Welcome Remarks to Employees
Secretary Condoleezza Rice
C Street Lobby
Washington, DC
January 27, 2005
(8:20 a.m. EST)
(Applause.) Thank you very much. Thank you. Well, this is a little different welcome than the first time that I came to
work at the State Department. Now, that may surprise some of you, but I was, in 1977, an intern in the Bureau of
Educational and Cultural Affairs. (Laughter and applause.) Now, there's a lesson in that: Be good to your interns.
(Laughter.)
I want to thank you for this really, really warm welcome. I first want to start by just saying how much I admire and
appreciate the leadership of Secretary Colin Powell over the last four years. I've just spoken with him to tell him
that. (Applause.)
We've got a lot of challenges ahead of us. This is a really remarkable time in our country's history. The President has
set forth a really bold agenda for American foreign policy and the State Department has got to be in the lead in this
period in which diplomacy will be so important to solidifying the gains of the last few years and to pressing forward an
agenda for a freer and more prosperous world. I can't think of a better call than to say that America will stand for
freedom and for liberty, that America will stand with those who want their aspirations met for liberty and freedom. And
I'm going to look and the President's going to look to this Department to lead that effort, and not just to implement
policy, but we're going to need ideas, intellectual capital. I need your ideas. My door will be open. Please, understand
that this is a time when the history is calling us. And I just look forward to working with each and every one of you
toward that end.
The President has laid out a bold agenda and he expects a lot of us. I want you to know, too, that I'm going to be
committed to you, the men and women of the Foreign Service, the Civil Service and our Foreign Service Nationals abroad;
and you, in turn, will be committed, and we, in turn, will be committed, to carrying out that bold agenda.

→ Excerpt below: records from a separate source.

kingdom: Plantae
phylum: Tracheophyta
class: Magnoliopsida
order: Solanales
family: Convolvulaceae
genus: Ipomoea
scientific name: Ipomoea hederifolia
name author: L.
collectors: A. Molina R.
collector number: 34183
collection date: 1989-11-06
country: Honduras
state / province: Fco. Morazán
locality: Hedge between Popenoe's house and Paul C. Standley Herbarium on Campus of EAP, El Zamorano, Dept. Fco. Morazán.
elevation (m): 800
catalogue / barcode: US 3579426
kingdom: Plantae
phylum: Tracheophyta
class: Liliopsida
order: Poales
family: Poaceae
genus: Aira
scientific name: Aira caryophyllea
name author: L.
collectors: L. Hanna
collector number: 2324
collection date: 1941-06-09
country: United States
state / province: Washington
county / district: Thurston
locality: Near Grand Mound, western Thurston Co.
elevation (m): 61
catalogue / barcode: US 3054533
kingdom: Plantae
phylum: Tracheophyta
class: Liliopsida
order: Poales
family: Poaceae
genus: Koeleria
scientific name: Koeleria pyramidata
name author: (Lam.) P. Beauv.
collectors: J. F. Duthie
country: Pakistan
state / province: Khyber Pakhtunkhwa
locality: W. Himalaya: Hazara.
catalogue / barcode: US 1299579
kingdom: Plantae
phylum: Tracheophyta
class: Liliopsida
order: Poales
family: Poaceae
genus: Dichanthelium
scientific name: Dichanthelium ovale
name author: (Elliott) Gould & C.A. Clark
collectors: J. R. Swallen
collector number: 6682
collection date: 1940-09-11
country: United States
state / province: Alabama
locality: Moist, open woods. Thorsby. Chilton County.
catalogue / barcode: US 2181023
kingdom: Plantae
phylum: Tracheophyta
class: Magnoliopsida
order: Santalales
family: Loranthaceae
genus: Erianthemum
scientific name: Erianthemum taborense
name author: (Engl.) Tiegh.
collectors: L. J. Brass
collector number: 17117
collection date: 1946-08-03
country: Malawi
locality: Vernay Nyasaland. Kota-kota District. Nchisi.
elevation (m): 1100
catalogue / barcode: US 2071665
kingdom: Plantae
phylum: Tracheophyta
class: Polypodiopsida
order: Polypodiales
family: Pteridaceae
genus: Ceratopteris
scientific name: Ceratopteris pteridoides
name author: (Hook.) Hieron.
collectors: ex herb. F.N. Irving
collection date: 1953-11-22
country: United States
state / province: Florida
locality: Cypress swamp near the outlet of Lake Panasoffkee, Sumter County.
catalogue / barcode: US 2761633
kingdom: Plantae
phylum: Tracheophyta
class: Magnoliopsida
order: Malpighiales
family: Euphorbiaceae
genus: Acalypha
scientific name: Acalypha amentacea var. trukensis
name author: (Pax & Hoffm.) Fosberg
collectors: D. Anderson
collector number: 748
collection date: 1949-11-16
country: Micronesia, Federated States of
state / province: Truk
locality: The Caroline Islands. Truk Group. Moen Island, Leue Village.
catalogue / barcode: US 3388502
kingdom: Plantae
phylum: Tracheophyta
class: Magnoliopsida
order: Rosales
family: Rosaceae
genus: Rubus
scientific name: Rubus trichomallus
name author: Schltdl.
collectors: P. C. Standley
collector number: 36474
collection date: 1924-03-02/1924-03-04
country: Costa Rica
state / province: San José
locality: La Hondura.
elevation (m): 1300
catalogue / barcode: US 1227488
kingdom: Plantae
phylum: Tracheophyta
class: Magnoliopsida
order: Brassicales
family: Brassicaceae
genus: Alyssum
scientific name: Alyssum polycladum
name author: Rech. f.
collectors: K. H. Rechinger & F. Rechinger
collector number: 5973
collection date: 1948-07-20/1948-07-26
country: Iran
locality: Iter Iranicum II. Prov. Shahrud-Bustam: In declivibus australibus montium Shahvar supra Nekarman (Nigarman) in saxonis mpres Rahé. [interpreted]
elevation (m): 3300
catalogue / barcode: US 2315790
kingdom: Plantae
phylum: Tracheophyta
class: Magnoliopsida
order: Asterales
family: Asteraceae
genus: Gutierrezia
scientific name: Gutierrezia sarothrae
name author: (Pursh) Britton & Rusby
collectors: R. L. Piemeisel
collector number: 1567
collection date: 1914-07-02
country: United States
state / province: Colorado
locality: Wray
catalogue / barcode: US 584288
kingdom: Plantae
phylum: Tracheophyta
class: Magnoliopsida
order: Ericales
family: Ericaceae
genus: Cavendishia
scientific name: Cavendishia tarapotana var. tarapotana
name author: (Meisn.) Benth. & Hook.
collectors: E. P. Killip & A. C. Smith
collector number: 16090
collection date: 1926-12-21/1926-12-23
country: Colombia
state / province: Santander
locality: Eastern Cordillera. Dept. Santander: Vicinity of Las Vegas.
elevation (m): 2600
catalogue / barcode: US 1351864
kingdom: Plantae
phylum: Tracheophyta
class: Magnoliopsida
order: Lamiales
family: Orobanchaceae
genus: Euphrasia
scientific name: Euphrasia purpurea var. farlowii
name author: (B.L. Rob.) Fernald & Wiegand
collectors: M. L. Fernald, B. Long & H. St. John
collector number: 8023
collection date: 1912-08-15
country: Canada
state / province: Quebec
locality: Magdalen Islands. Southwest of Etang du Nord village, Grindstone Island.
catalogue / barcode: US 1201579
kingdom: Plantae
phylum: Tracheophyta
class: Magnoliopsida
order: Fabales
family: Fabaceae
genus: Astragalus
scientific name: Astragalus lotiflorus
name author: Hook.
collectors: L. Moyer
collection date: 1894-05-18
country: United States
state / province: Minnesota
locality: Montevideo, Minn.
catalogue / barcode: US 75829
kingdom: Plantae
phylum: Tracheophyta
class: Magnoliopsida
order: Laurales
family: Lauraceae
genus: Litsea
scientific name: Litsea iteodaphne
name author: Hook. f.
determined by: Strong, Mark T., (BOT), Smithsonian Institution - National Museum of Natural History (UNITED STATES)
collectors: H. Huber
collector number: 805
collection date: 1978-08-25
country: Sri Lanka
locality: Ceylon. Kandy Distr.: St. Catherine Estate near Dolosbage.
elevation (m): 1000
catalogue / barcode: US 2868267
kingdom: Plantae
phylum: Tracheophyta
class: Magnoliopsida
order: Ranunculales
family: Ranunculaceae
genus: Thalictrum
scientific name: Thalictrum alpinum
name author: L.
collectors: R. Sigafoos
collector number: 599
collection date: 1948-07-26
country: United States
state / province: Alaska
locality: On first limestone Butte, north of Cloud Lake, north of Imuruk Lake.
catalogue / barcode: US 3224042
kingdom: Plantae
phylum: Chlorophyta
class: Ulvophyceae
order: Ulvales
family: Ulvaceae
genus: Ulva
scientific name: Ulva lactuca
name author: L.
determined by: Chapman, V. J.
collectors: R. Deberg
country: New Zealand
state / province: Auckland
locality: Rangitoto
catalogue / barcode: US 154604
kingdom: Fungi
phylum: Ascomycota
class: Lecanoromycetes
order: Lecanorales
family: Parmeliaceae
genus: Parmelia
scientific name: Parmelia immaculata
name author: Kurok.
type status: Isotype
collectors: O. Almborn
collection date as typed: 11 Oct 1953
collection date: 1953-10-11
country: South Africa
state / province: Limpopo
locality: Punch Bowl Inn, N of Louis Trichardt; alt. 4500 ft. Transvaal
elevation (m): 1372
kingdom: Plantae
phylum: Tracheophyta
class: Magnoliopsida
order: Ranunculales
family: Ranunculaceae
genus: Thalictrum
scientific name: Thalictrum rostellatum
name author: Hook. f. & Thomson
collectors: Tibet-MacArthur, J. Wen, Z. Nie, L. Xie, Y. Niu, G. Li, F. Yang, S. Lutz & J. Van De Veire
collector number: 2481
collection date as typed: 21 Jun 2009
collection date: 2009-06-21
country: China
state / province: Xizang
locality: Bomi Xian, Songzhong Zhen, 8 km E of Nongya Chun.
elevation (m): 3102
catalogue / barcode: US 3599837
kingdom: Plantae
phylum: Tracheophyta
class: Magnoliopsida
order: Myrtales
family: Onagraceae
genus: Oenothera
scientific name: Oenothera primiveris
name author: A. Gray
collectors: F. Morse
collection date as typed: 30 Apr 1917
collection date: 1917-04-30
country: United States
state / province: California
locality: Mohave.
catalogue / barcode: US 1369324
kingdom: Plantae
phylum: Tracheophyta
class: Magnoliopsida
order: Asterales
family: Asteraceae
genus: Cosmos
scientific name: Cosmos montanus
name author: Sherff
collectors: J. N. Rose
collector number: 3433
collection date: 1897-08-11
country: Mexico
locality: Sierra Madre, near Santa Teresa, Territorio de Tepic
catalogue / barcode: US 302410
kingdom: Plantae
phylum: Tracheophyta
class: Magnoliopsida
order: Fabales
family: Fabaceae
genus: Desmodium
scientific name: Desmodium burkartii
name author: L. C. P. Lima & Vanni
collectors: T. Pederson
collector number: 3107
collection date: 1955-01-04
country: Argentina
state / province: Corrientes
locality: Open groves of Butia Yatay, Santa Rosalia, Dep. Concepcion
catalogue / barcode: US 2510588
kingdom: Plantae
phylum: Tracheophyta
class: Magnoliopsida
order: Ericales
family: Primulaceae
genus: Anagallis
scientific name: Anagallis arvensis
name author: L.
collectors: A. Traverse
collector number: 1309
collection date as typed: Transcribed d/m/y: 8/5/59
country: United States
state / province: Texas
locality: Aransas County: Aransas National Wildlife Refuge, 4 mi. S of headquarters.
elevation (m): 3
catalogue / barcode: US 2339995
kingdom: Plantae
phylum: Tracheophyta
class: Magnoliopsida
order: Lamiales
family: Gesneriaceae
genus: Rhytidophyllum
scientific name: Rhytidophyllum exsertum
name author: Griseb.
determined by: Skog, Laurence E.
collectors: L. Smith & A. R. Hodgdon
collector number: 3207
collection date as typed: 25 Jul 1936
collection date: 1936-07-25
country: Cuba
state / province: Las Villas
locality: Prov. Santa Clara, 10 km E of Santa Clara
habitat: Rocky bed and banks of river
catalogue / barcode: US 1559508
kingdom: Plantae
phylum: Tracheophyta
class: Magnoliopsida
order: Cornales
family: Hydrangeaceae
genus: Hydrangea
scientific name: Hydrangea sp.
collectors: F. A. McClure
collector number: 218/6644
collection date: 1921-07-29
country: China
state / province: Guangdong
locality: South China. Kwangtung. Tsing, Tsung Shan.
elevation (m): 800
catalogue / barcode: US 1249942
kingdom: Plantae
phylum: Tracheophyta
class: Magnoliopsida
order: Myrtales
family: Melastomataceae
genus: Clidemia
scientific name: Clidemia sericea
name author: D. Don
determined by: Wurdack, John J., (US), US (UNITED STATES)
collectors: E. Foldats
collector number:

I know that this is a profession that demands a lot. It demands a lot from your families, it demands a lot from you,
and sometimes it demands the ultimate sacrifice. And I want to start by recognizing that I know that there are memorial
plaques here in this hall that commemorate those who have made the ultimate sacrifice, and we'll always remember what
they did for this country as we go about trying to carry out this extraordinary agenda before us.
I want you to know, too, that I will be committed to making certain that we have the tools that we need to carry out
this agenda. I believe in training and I believe in education, continuing education, of this diplomatic corps. And I
hope to see over the next several years an even more diverse diplomatic corps, because one of the wonderful things about
America is that we are one America made up of people from all backgrounds and all ethnicities and all religions. It's an
extraordinary thing that we really have forged one out of many, and we are going to be a diplomatic corps that embodies
that diversity, because it's an extremely important lesson in a world where difference is still a license to kill.
This is a great time for America. It's a great time for the international system. We have allies who we need to unite
in this great cause ahead of us, and I look forward to working with you to do that.
Now, I want to close with a kind of personal recollection as I start here, and that is that the last time I was in
government was actually 1989 to 1991. And that, too, was an extraordinary time. I was lucky enough to be the White House
Soviet Specialist at the end of the Cold War. It doesn't get much better than that. And I got to participate in German
unification and the liberation of Eastern Europe and the peaceful collapse of the Soviet Union.
But, you know, I realized that I was just harvesting good decisions that had been made in 1946 and 1947 and 1948, a lot
of those decisions spurred by good work done by this building, the men and women of the State Department. And those were
days when it must have seemed that freedom's march was not assured. You think about it. In 1947, civil wars in Greece
and Turkey; and in 1948, the permanent division of Germany, thanks to the Berlin crisis; and in 1949, the Soviet Union
explodes a nuclear weapon five years ahead of schedule and the Chinese communists win.
It must not have looked like freedom's march was assured, but they somehow pulled themselves together, people like
Truman and Acheson and Marshall and, of course, on Capitol Hill, Senator Vandenberg. And they created a policy and a set
of institutions that gave us a lasting peace. While no one might have been able, at that time, to imagine a democratic
Germany or a democratic Japan, when President Bush now sits across from Chancellor Schroeder or from Prime Minister
Koizumi, he sits across not just from a friend, but a democratic friend.
I know that there are those who wonder whether democracy can take hold in the rocky soil of the West Bank or in Iraq or
in Afghanistan. I believe that we, as Americans, who know how hard the path to democracy is, have to believe that it
can. And we have to make it so that we work with those who want to achieve those aspirations so that, one day, a future
President is sitting across from the democratic president or prime minister of many a Middle Eastern country, of many a
country that has not yet known democracy.
That's our charge. That's our calling. I know that you will work hard on behalf of it and so will I. And now, I'll go
try to find my office, if you don't mind. Thank you. (Laughter.)